Tips on Preparation of Case Packet

Preparing yourself for promotion

  • Start building your dossier early and update it regularly. Review the current call letter annually. Gather copies of your employment letter, departmental and/or divisional requirements, annual reviews, reviews of teaching, awards, etc. It is easier to exclude something you don’t need than to include something you don’t have.
  • Be aware of department and divisional expectations. They are used at all levels of review.
  • Keep your resume or CV current.
  • Examine your progress regularly—paying special attention to your evaluations. Are you on track? Are corrections necessary/desirable? Have you responded to your annual reviews?
  • Increase and maintain your visibility in your field and develop outside contacts. (These will be very helpful when it comes to getting strong outside evaluation letters).
  • Nurture your professional associations and work to establish a national/international reputation within your field. Seek positions of responsibility; participate in conference/workshop planning, Research Review boards, etc. Focus on your strengths, look for opportunity and don’t spread yourself too thin. Your reputation also is influenced by those you publish with.
  • Your teaching is important. While good teaching alone will not earn you promotion at MU, unacceptable teaching may very well impede, if not prevent it. Teaching is used in the broad sense here and includes advising and graduate student mentoring.
  • Seek mentoring both within and outside your professional area. Seek the advice of others and network with colleagues in your department, division, across campus and in your professional organization.

Preparing the materials

  • Be well organized.
  • Do not procrastinate.
  • Follow directions. Check the provost’s office call document annually for changes in instructions. Include everything asked for in guidelines in the format specified. Don’t make committees dig and try to provide their own interpretations.
  • Err in the direction of providing more information than is necessary. It’s easy to “miss” important contributions sometimes due to the way they are presented.

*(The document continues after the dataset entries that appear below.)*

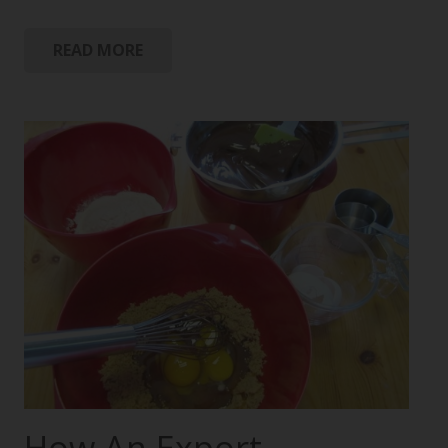
READ MORE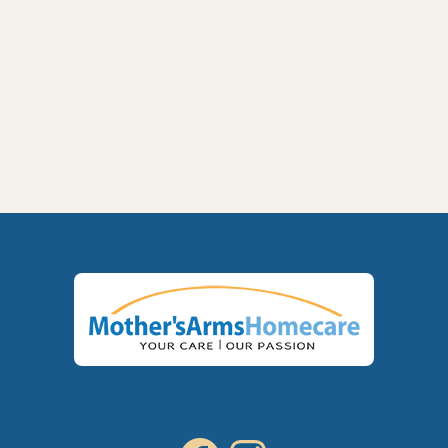
Next post
VA Aid & Attendance Benefits for Veterans

in Yakima and the Tri-Cities: What Families
Need to Know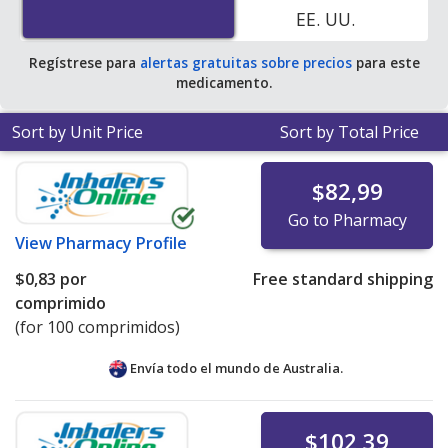
EE. UU.
pharmacies. You save 100% off the average U.S.
pharmacy retail price of $0.35 per tablet for 90 tablets
.
Regístrese para
alertas gratuitas sobre precios
para este
medicamento.
Sort by Unit Price
Sort by Total Price
$82,99
Go to Pharmacy
View
Pharmacy Profile
$0,83
por
Free standard shipping
comprimido
(for 100 comprimidos)
Envía todo el mundo de
Australia.
$102,39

Discussing your work and accomplishments

  • Never assume your accomplishments are obvious to others.
  • Update significant new accomplishments and take time to elaborate the significance of accomplishments.
  • Provide detail to support your unique contributions.
  • Subdivide publications into types of works with separate headings (e.g., archival articles, book chapters, notes, letters, conference proceedings, etc.)
  • Know your strengths and make sure that they are emphasized in your vita and list all of them completely. Don’t leave anything out for people to infer. If your strengths are rather unusual in your field, your department may not even be aware of them or think of them as strengths unless you put them in your vita.
  • Provide as much context as needed for others to appreciate your contributions. For example, if getting a paper into a specific conference, or writing a “standard” is a major accomplishment, provide documentation so that committees can properly judge the worth.
  • Be accurate (do not exaggerate or mislead).
  • Don’t give short shrift to your work-in-progress and where it fits in your future research agenda. The committee wants to see evidence that you will continue to maintain high research productivity after promotion.
  • Emphasize professional service activities and awards that reflect your national and/or international reputation within your discipline.
  • Try to make sure your dossier manifests institutional service at all relevant levels: department, college, and campus.

Understanding the process

  • Remember that the final decision is not made at the department, college/school, dean or the campus committee levels. So, a “no” vote at one level does not mean the process is finished. If you feel you have a case, you should persevere.
  • Don’t quit on yourself. If you receive significant negative votes or recommendations at any level, ask why and seek a personal reconsideration to address the reasons provided. Focus only on the concerns raised. At the reconsideration distribute information supporting your position on these concerns. Even if the results remain negative following your reconsideration, add the materials presented to your dossier so they can be viewed at levels above.
  • Votes and recommendations at each level are considered independently and all are advisory to the chancellor who makes the ultimate decision.
  • Who we hire, who we promote, and who we retain determines who we are and the future of our academy.